[PAGE TEXT]
While an SPF-type model of creating an independent entity may not be as attractive from a revenue-generating perspective for universities, it may better serve the interests of industry.
In addition, if the entity were to assert patents against a foreign entity, it could generate a return for the public investment that had been made to generate the IP, and creative licensing strategies could ensure that this return would not be at the expense of Canadian taxpayers. If patents were to be asserted against a foreign company, that company could be excused from paying royalties for sales within Canada so that taxpayers that had funded the R&D would not have to “pay twice” for the technology. This approach has been adopted by at least one foreign university that has asserted its patents on a global basis. In that case, the foreign university exempted licensees from royalties for sales within its own country. Finally, an ancillary benefit of transferring patents to a third party entity is that such a practice may incentivize companies to transact and collaborate with universities for fear that, if they fail to engage with these universities, they may be on the receiving end of a lawsuit if and when the patent is transferred to the independent entity.

(Recorded data)

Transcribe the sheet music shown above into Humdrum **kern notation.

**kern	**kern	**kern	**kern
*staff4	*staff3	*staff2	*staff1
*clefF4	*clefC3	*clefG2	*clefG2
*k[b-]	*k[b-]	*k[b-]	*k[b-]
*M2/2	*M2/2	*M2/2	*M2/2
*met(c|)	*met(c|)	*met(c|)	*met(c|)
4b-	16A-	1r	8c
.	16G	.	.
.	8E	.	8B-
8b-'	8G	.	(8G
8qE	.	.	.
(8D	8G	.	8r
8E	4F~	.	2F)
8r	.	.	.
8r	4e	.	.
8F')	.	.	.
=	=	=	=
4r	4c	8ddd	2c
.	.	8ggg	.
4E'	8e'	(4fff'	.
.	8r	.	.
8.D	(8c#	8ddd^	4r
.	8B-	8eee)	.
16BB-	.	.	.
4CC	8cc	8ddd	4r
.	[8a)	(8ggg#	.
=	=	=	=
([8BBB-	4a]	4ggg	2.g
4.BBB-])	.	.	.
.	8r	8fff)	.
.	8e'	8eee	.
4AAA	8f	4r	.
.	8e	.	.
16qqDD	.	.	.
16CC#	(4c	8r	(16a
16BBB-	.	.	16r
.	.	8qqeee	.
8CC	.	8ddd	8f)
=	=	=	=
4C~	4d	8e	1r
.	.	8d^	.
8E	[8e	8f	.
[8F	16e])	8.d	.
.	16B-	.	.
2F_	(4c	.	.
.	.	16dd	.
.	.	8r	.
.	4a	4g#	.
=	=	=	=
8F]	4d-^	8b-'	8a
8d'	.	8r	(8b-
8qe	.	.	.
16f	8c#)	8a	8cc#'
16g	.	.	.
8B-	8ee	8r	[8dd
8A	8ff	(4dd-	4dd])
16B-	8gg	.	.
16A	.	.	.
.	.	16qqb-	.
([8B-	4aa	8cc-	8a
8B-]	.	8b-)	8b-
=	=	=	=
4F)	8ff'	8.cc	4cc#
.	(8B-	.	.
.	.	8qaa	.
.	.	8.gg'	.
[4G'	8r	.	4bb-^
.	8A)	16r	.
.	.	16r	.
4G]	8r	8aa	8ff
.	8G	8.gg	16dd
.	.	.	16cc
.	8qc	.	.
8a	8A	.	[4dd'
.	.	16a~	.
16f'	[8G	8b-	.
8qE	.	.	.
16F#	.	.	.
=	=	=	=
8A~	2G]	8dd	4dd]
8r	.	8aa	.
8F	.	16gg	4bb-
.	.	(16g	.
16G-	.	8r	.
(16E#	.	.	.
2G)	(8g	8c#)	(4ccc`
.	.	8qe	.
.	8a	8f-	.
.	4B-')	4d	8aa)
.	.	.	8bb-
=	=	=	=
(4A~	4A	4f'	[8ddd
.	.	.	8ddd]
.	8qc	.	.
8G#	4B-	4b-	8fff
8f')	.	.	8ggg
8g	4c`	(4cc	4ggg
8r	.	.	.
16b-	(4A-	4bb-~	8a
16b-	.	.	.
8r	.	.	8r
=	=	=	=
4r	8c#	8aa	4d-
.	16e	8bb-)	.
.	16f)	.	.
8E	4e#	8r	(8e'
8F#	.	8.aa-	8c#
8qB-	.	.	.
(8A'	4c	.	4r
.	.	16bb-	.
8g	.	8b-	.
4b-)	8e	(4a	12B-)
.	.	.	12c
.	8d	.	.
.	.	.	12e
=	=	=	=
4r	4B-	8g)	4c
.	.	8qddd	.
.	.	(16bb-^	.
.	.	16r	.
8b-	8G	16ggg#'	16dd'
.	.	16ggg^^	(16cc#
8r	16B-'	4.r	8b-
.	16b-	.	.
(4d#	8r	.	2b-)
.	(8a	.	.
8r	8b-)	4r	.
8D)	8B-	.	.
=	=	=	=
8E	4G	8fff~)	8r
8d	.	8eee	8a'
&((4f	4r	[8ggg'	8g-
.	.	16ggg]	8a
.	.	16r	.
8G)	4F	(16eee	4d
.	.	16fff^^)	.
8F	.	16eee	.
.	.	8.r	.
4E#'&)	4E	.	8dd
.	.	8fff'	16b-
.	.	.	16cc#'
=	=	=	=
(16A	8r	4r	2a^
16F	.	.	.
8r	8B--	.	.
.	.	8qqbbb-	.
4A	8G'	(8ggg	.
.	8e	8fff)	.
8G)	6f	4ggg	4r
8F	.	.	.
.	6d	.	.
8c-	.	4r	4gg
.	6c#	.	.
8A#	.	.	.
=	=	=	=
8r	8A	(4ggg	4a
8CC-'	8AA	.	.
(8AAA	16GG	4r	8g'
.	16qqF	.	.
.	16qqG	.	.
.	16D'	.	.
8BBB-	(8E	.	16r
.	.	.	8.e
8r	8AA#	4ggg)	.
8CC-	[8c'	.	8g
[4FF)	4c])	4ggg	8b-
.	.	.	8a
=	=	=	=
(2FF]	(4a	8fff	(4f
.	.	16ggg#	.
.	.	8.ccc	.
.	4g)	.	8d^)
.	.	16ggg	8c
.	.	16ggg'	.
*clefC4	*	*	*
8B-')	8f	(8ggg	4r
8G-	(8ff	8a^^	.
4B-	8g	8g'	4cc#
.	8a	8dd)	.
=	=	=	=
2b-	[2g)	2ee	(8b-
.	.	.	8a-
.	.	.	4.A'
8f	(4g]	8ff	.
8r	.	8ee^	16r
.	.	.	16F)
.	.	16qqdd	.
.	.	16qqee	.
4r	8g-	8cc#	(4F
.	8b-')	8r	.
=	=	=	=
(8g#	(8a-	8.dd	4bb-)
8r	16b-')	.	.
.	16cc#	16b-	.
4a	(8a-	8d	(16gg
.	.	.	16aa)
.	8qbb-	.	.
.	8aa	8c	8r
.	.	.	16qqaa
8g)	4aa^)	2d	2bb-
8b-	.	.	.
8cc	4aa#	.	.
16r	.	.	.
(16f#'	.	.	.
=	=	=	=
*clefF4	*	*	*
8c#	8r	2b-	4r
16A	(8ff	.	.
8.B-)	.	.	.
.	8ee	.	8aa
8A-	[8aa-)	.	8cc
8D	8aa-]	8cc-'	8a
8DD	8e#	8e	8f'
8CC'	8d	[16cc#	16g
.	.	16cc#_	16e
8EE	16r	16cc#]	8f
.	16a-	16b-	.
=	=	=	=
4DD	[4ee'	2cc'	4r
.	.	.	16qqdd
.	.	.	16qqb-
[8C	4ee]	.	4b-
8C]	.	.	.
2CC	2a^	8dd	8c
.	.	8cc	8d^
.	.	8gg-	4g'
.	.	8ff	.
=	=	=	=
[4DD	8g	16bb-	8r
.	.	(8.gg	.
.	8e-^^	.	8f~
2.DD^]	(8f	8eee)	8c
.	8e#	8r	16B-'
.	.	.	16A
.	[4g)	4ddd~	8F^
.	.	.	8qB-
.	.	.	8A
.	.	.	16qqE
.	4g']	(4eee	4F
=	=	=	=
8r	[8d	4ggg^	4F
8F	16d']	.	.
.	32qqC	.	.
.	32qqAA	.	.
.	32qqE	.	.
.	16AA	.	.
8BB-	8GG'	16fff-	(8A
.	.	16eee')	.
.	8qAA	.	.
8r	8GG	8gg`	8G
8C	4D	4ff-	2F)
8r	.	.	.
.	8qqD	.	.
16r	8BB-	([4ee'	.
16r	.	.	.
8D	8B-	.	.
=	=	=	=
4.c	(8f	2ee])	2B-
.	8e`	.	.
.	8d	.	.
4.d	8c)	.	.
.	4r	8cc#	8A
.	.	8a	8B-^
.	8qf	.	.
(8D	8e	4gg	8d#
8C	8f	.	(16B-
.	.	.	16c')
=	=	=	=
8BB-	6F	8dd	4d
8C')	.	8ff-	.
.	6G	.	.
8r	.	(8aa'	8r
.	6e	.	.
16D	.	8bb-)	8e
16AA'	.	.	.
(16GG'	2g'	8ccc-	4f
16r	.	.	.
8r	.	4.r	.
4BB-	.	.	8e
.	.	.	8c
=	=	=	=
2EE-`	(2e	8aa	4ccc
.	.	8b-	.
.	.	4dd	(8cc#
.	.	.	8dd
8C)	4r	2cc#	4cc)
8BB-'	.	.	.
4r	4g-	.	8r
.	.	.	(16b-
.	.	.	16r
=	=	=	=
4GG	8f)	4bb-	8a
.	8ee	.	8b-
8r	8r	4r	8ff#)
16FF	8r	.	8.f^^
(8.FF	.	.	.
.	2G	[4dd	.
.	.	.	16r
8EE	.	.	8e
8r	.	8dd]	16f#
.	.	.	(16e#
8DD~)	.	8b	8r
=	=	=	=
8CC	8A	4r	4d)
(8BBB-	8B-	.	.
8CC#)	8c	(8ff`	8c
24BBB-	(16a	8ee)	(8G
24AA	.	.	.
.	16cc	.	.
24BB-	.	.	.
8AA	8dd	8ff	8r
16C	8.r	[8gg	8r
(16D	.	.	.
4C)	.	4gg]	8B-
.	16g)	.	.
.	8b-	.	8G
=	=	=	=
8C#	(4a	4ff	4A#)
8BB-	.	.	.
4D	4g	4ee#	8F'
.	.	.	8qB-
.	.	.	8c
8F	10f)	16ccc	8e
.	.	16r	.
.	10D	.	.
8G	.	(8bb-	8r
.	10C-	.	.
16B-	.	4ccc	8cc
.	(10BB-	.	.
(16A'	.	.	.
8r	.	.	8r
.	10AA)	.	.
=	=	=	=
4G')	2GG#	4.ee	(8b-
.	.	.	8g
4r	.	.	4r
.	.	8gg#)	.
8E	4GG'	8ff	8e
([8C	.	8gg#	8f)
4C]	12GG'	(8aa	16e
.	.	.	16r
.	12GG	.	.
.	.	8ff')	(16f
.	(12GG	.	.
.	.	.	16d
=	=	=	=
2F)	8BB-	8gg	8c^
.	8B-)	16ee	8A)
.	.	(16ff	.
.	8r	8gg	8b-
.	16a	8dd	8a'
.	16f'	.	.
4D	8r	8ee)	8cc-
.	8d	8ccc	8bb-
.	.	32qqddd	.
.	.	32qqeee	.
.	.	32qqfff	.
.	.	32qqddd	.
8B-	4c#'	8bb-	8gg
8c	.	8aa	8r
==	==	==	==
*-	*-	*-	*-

[WHAT IS BEING ASKED] Please continue the passage on transferring university patents to an independent entity, starting after its last sentence. These rows were taken from a separate source and are unrelated to the text.

[RESPONSE FOR THIS EXERCISE]
The approaches described above may be worth exploring if, at a policy level, the goal is to maximize the impact that universities have on the growth of Canadian industry and on the innovation economy, as these approaches may enable the results of research and IP to be more easily leveraged by industry, and they offer a number of benefits. These approaches take the commercialization process out of the hands of ill-equipped universities and put it into the hands of more independent expert bodies, or they make the results of research and IP available for free to Canadian companies. Most importantly, these approaches take into account the real challenges experienced by industry as companies seek to grow and scale up internationally, and they explore ways in which university-generated IP can be leveraged to address the challenges experienced by Canadian companies as a result of their own weak IP portfolios and strategies.
Given the value of IP in today’s innovation economy, federal and provincial policy makers should explore the various avenues that facilitate the use of university-generated IP by industry, including those described above, and encourage universities to embrace them.